- [To do]
Retype the listing below character for character, leaving out the pictures.

-- Begin Data supplied --

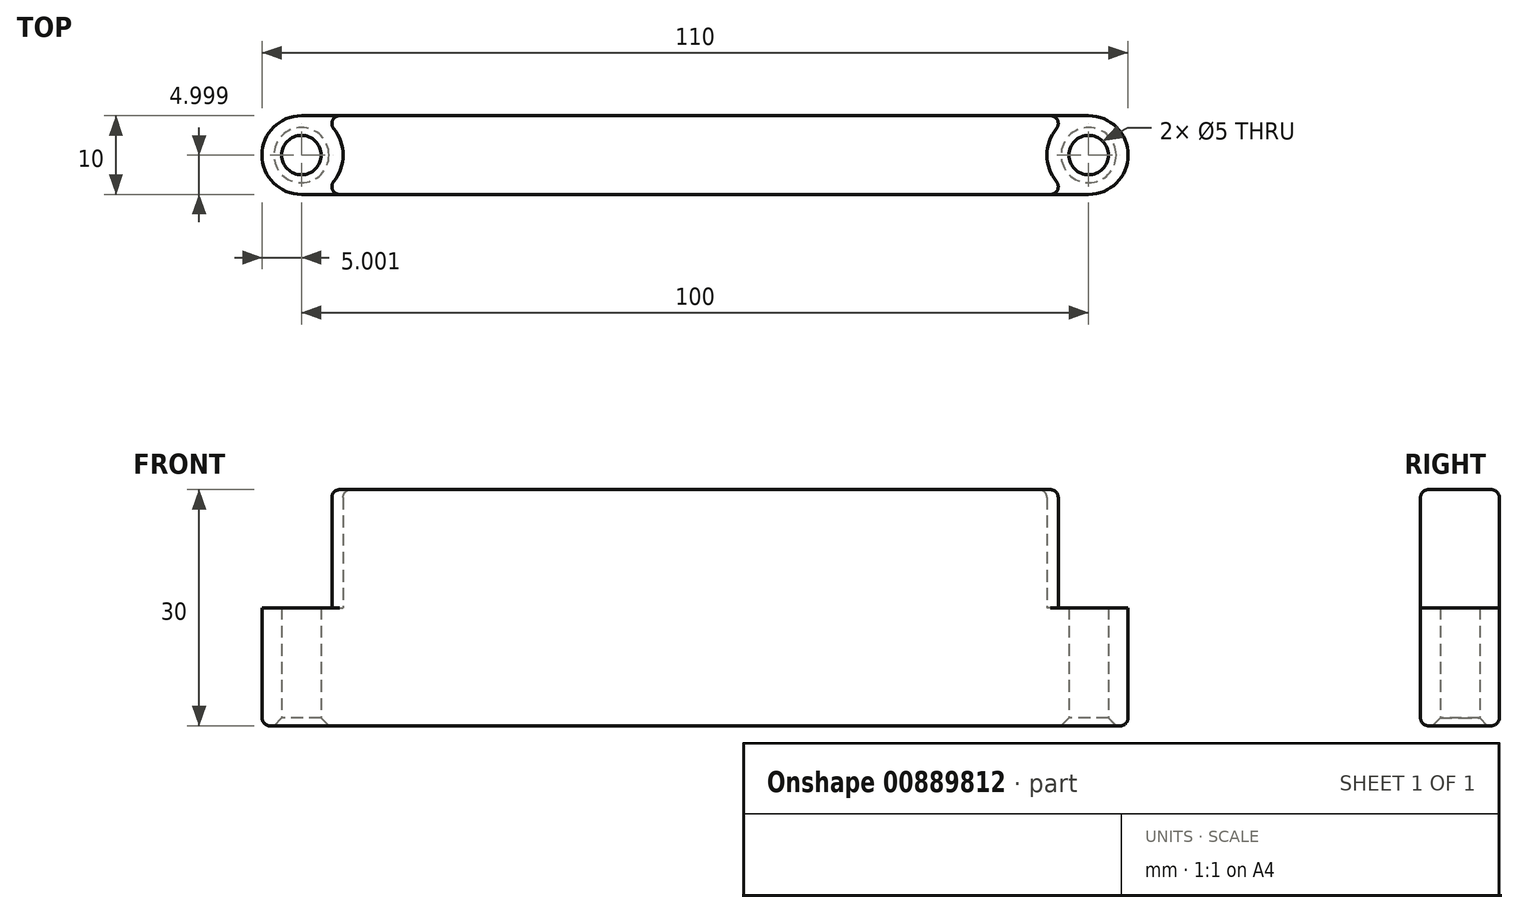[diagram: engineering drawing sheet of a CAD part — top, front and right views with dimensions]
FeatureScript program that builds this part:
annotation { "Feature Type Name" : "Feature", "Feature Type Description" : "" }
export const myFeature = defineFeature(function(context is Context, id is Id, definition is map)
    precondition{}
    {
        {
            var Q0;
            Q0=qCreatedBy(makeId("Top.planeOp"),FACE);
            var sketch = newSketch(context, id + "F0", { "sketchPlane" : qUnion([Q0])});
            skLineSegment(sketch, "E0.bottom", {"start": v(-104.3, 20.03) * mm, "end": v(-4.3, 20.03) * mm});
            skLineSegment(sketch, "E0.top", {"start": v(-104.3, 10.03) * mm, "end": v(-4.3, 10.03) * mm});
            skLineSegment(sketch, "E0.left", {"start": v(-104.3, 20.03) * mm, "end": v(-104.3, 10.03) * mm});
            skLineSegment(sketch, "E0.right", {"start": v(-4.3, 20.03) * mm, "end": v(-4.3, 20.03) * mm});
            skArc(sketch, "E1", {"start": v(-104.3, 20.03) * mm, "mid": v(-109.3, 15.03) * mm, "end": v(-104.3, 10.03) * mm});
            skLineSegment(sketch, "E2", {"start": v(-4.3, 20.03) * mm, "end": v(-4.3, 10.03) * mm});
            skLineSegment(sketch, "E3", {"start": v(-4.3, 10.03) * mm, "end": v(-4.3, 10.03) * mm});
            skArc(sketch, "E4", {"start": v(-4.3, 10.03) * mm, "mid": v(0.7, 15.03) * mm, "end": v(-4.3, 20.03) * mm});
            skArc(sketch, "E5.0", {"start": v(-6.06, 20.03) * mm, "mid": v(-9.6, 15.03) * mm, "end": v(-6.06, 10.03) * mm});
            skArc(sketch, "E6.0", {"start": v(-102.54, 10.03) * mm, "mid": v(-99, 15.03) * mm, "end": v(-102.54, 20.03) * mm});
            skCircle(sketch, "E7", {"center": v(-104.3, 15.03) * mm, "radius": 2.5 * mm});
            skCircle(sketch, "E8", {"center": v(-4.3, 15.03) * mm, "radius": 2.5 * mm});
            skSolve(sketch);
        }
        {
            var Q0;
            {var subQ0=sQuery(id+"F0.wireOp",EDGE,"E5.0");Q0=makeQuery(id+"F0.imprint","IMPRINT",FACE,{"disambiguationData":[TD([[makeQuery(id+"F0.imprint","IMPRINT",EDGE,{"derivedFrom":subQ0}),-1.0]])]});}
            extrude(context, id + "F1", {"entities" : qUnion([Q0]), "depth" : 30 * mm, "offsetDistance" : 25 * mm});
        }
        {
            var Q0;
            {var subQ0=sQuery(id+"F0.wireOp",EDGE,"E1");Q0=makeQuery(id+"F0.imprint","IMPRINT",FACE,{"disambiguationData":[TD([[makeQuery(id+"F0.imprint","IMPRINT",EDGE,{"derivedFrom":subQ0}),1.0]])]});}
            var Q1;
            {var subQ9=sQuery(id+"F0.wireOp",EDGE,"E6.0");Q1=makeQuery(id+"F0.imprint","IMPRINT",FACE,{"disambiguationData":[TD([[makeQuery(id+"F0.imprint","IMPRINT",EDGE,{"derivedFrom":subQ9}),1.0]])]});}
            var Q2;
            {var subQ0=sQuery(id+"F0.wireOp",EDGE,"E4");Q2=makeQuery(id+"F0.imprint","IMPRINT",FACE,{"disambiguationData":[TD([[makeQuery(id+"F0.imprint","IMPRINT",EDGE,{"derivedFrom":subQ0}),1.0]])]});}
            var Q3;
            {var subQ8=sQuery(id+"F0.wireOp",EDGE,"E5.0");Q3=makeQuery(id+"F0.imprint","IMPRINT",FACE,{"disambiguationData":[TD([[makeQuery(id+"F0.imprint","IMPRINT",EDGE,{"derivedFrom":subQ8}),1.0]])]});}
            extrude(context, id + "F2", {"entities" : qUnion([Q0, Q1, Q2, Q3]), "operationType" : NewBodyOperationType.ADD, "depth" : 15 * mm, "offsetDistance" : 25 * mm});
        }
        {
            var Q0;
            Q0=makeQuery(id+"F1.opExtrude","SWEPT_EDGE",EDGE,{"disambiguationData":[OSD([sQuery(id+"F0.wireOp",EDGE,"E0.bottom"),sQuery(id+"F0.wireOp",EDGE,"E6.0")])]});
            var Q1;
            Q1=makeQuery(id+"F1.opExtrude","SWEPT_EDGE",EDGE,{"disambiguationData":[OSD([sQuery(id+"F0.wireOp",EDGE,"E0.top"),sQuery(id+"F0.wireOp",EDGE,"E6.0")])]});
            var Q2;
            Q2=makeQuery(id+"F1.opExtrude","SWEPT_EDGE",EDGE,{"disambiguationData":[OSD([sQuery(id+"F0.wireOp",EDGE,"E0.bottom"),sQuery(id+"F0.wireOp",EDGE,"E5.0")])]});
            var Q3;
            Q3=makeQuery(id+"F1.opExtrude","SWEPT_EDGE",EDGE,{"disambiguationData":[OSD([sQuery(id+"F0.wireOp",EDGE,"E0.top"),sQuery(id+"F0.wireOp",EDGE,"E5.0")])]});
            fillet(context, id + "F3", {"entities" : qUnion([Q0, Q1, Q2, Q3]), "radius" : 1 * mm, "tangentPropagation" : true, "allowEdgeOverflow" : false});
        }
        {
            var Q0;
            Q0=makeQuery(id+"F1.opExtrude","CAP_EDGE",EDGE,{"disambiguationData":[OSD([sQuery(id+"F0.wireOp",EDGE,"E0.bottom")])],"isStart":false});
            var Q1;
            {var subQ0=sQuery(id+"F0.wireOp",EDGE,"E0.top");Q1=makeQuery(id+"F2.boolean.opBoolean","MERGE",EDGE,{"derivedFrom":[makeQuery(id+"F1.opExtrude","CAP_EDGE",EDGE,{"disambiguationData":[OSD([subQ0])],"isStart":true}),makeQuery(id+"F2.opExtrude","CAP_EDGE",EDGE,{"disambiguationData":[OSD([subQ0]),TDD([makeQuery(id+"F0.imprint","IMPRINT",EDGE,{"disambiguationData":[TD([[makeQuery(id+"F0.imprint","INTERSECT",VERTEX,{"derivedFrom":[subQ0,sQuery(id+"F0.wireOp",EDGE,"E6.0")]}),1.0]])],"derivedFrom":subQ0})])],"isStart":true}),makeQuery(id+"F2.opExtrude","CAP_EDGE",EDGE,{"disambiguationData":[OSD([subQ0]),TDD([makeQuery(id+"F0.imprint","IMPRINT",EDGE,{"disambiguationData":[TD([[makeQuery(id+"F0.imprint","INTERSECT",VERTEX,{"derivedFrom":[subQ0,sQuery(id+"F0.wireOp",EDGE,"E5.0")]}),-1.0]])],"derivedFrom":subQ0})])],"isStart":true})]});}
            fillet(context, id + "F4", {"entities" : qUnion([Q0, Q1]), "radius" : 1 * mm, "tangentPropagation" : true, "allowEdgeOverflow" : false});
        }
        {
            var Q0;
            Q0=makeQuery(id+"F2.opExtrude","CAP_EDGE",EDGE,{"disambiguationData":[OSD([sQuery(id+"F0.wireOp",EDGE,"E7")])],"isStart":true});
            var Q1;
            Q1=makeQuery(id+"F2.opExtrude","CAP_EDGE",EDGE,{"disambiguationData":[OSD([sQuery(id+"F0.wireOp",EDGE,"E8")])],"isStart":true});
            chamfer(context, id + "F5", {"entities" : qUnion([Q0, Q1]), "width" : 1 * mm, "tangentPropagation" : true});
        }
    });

-- End Data supplied --

- [Exercise solution]
[diagram: engineering drawing sheet of a CAD part — top, front and right views with dimensions]
FeatureScript program that builds this part:
annotation { "Feature Type Name" : "Feature", "Feature Type Description" : "" }
export const myFeature = defineFeature(function(context is Context, id is Id, definition is map)
    precondition{}
    {
        {
            var Q0;
            Q0=qCreatedBy(makeId("Top.planeOp"),FACE);
            var sketch = newSketch(context, id + "F0", { "sketchPlane" : qUnion([Q0])});
            skLineSegment(sketch, "E0.bottom", {"start": v(-104.3, 20.03) * mm, "end": v(-4.3, 20.03) * mm});
            skLineSegment(sketch, "E0.top", {"start": v(-104.3, 10.03) * mm, "end": v(-4.3, 10.03) * mm});
            skLineSegment(sketch, "E0.left", {"start": v(-104.3, 20.03) * mm, "end": v(-104.3, 10.03) * mm});
            skLineSegment(sketch, "E0.right", {"start": v(-4.3, 20.03) * mm, "end": v(-4.3, 20.03) * mm});
            skArc(sketch, "E1", {"start": v(-104.3, 20.03) * mm, "mid": v(-109.3, 15.03) * mm, "end": v(-104.3, 10.03) * mm});
            skLineSegment(sketch, "E2", {"start": v(-4.3, 20.03) * mm, "end": v(-4.3, 10.03) * mm});
            skLineSegment(sketch, "E3", {"start": v(-4.3, 10.03) * mm, "end": v(-4.3, 10.03) * mm});
            skArc(sketch, "E4", {"start": v(-4.3, 10.03) * mm, "mid": v(0.7, 15.03) * mm, "end": v(-4.3, 20.03) * mm});
            skArc(sketch, "E5.0", {"start": v(-6.06, 20.03) * mm, "mid": v(-9.6, 15.03) * mm, "end": v(-6.06, 10.03) * mm});
            skArc(sketch, "E6.0", {"start": v(-102.54, 10.03) * mm, "mid": v(-99, 15.03) * mm, "end": v(-102.54, 20.03) * mm});
            skCircle(sketch, "E7", {"center": v(-104.3, 15.03) * mm, "radius": 2.5 * mm});
            skCircle(sketch, "E8", {"center": v(-4.3, 15.03) * mm, "radius": 2.5 * mm});
            skSolve(sketch);
        }
        {
            var Q0;
            {var subQ0=sQuery(id+"F0.wireOp",EDGE,"E5.0");Q0=makeQuery(id+"F0.imprint","IMPRINT",FACE,{"disambiguationData":[TD([[makeQuery(id+"F0.imprint","IMPRINT",EDGE,{"derivedFrom":subQ0}),-1.0]])]});}
            extrude(context, id + "F1", {"entities" : qUnion([Q0]), "depth" : 30 * mm, "offsetDistance" : 25 * mm});
        }
        {
            var Q0;
            {var subQ0=sQuery(id+"F0.wireOp",EDGE,"E1");Q0=makeQuery(id+"F0.imprint","IMPRINT",FACE,{"disambiguationData":[TD([[makeQuery(id+"F0.imprint","IMPRINT",EDGE,{"derivedFrom":subQ0}),1.0]])]});}
            var Q1;
            {var subQ9=sQuery(id+"F0.wireOp",EDGE,"E6.0");Q1=makeQuery(id+"F0.imprint","IMPRINT",FACE,{"disambiguationData":[TD([[makeQuery(id+"F0.imprint","IMPRINT",EDGE,{"derivedFrom":subQ9}),1.0]])]});}
            var Q2;
            {var subQ0=sQuery(id+"F0.wireOp",EDGE,"E4");Q2=makeQuery(id+"F0.imprint","IMPRINT",FACE,{"disambiguationData":[TD([[makeQuery(id+"F0.imprint","IMPRINT",EDGE,{"derivedFrom":subQ0}),1.0]])]});}
            var Q3;
            {var subQ8=sQuery(id+"F0.wireOp",EDGE,"E5.0");Q3=makeQuery(id+"F0.imprint","IMPRINT",FACE,{"disambiguationData":[TD([[makeQuery(id+"F0.imprint","IMPRINT",EDGE,{"derivedFrom":subQ8}),1.0]])]});}
            extrude(context, id + "F2", {"entities" : qUnion([Q0, Q1, Q2, Q3]), "operationType" : NewBodyOperationType.ADD, "depth" : 15 * mm, "offsetDistance" : 25 * mm});
        }
        {
            var Q0;
            Q0=makeQuery(id+"F1.opExtrude","SWEPT_EDGE",EDGE,{"disambiguationData":[OSD([sQuery(id+"F0.wireOp",EDGE,"E0.bottom"),sQuery(id+"F0.wireOp",EDGE,"E6.0")])]});
            var Q1;
            Q1=makeQuery(id+"F1.opExtrude","SWEPT_EDGE",EDGE,{"disambiguationData":[OSD([sQuery(id+"F0.wireOp",EDGE,"E0.top"),sQuery(id+"F0.wireOp",EDGE,"E6.0")])]});
            var Q2;
            Q2=makeQuery(id+"F1.opExtrude","SWEPT_EDGE",EDGE,{"disambiguationData":[OSD([sQuery(id+"F0.wireOp",EDGE,"E0.bottom"),sQuery(id+"F0.wireOp",EDGE,"E5.0")])]});
            var Q3;
            Q3=makeQuery(id+"F1.opExtrude","SWEPT_EDGE",EDGE,{"disambiguationData":[OSD([sQuery(id+"F0.wireOp",EDGE,"E0.top"),sQuery(id+"F0.wireOp",EDGE,"E5.0")])]});
            fillet(context, id + "F3", {"entities" : qUnion([Q0, Q1, Q2, Q3]), "radius" : 1 * mm, "tangentPropagation" : true, "allowEdgeOverflow" : false});
        }
        {
            var Q0;
            Q0=makeQuery(id+"F1.opExtrude","CAP_EDGE",EDGE,{"disambiguationData":[OSD([sQuery(id+"F0.wireOp",EDGE,"E0.bottom")])],"isStart":false});
            var Q1;
            {var subQ0=sQuery(id+"F0.wireOp",EDGE,"E0.top");Q1=makeQuery(id+"F2.boolean.opBoolean","MERGE",EDGE,{"derivedFrom":[makeQuery(id+"F1.opExtrude","CAP_EDGE",EDGE,{"disambiguationData":[OSD([subQ0])],"isStart":true}),makeQuery(id+"F2.opExtrude","CAP_EDGE",EDGE,{"disambiguationData":[OSD([subQ0]),TDD([makeQuery(id+"F0.imprint","IMPRINT",EDGE,{"disambiguationData":[TD([[makeQuery(id+"F0.imprint","INTERSECT",VERTEX,{"derivedFrom":[subQ0,sQuery(id+"F0.wireOp",EDGE,"E6.0")]}),1.0]])],"derivedFrom":subQ0})])],"isStart":true}),makeQuery(id+"F2.opExtrude","CAP_EDGE",EDGE,{"disambiguationData":[OSD([subQ0]),TDD([makeQuery(id+"F0.imprint","IMPRINT",EDGE,{"disambiguationData":[TD([[makeQuery(id+"F0.imprint","INTERSECT",VERTEX,{"derivedFrom":[subQ0,sQuery(id+"F0.wireOp",EDGE,"E5.0")]}),-1.0]])],"derivedFrom":subQ0})])],"isStart":true})]});}
            fillet(context, id + "F4", {"entities" : qUnion([Q0, Q1]), "radius" : 1 * mm, "tangentPropagation" : true, "allowEdgeOverflow" : false});
        }
        {
            var Q0;
            Q0=makeQuery(id+"F2.opExtrude","CAP_EDGE",EDGE,{"disambiguationData":[OSD([sQuery(id+"F0.wireOp",EDGE,"E7")])],"isStart":true});
            var Q1;
            Q1=makeQuery(id+"F2.opExtrude","CAP_EDGE",EDGE,{"disambiguationData":[OSD([sQuery(id+"F0.wireOp",EDGE,"E8")])],"isStart":true});
            chamfer(context, id + "F5", {"entities" : qUnion([Q0, Q1]), "width" : 1 * mm, "tangentPropagation" : true});
        }
    });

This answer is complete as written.